Pilar Arcila (Marseille, France) is a photographer, filmmaker and film editor and programmer. Since 2002 she has run photography and film art workshops for adults and children. A number of her films have been screened at l’Alternativa over the years. Since 2015 she has organised group creative projects with the inmates at a psychiatric hospital in Marseille. She is currently working on her second feature-length documentary, with gypsy families living on the outskirts of Marseille.
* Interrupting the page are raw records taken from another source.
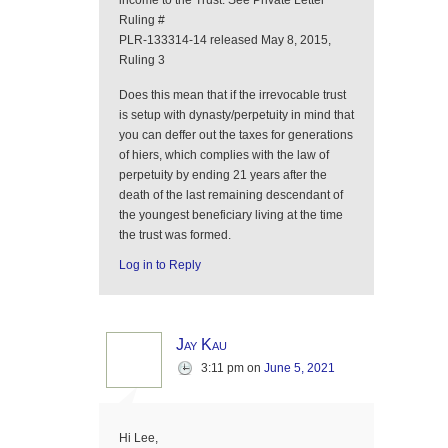
income to the Trust. See Private Letter
Ruling #
PLR-133314-14 released May 8, 2015,
Ruling 3
Does this mean that if the irrevocable trust
is setup with dynasty/perpetuity in mind that
you can deffer out the taxes for generations
of hiers, which complies with the law of
perpetuity by ending 21 years after the
death of the last remaining descendant of
the youngest beneficiary living at the time
the trust was formed.
Log in to Reply
Jay Kau
3:11 pm
on
June 5, 2021
Hi Lee,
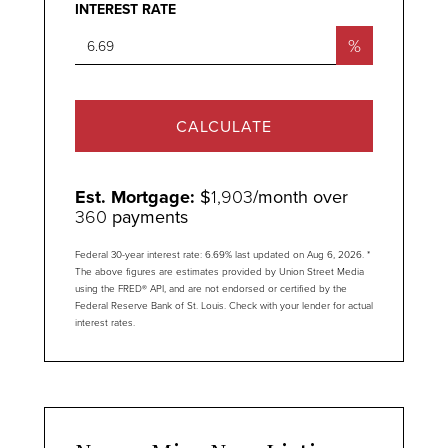
INTEREST RATE
%
CALCULATE
Est. Mortgage:
$
1,903
/month over
360
payments
Federal 30-year interest rate:
6.69
% last updated on
Aug 6, 2026.
*
The above figures are estimates provided by Union Street Media
using the FRED® API, and are not endorsed or certified by the
Federal Reserve Bank of St. Louis. Check with your lender for actual
interest rates.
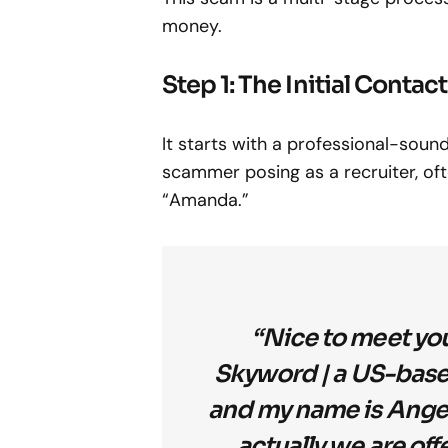
money.
Step 1: The Initial Contact
It starts with a professional-so
scammer posing as a recruiter, oft
“Amanda.”
“Nice to meet you
Skyword | a US-bas
and my name is Angel.
actually we are of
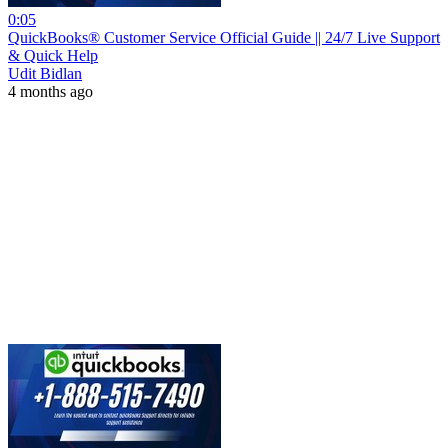
0:05
QuickBooks® Customer Service Official Guide || 24/7 Live Support
& Quick Help
Udit Bidlan
4 months ago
Pilar Arcila will also be presenting a selection of short films from her group creative projects as part of Hall Participatory Filmmaking.

Tessa Boeykens
Tessa Boeykens

Tessa Boeykens (Brussels, Belgium) works in the field of ethnography and participatory video exploring the production and mobilisation of historical narratives in “post-conflict” Guatemala. She focuses on the relationship between narrative and political action in indigenous communities. As part of her PhD she developed a participatory methodology which led to a performative ethnography of a community video process. In 2018 she set up the Participatory Video Festival.

6.30-7 pm Presentation: Tools for Artistic Development

Adrián Silvestre
Adrián Silvestre

Adrián Silvestre (Barcelona) studied audiovisual communication, film directing and contemporary art history in Madrid, Rome and Havana. His filmmaking process begins by carrying out fieldwork with specific communities, before working with natural and professional actors to make films exploring the limits of reality and fiction. He is currently working on the Our Images project, which runs filmmaking workshops for trans women in Barcelona. He will be joined at the symposium by several of the workshop participants.

7-7.30 pm Presentation of Flesh, Ash and Dreams, by Liant la Troca

Liant la Troca
Liant la Troca

Liant la Troca is an integrated dance group that arose out of workshops run by Jordi Cortés and group founder Patricia Carmona. The group is made up of people with diverse artistic, motor, sensory and intellectual skills. Spectators get a valuable insight to notions such as ability, integration, accessibility and inclusion, while learning to eschew concepts such as disability, rejection, inaccessibility, segregation and exclusion.

7.30-8 pm Presentation: #Fiverlab, Body to Body 2.0

Fiverlab
Fiverlab

The #Fiverlab Body to Body 2.0 group choreographic-audiovisual creative workshop was carried out in September 2019 as part of the 7th edition of Festival FIVER in Madrid, in collaboration with Festival ÍDEM/Casa Encendida and the Bienal de las Artes del Cuerpo, Imagen y Movimiento. With Jordi Cortés (choreography) and Esteban Crucci (audiovisuals).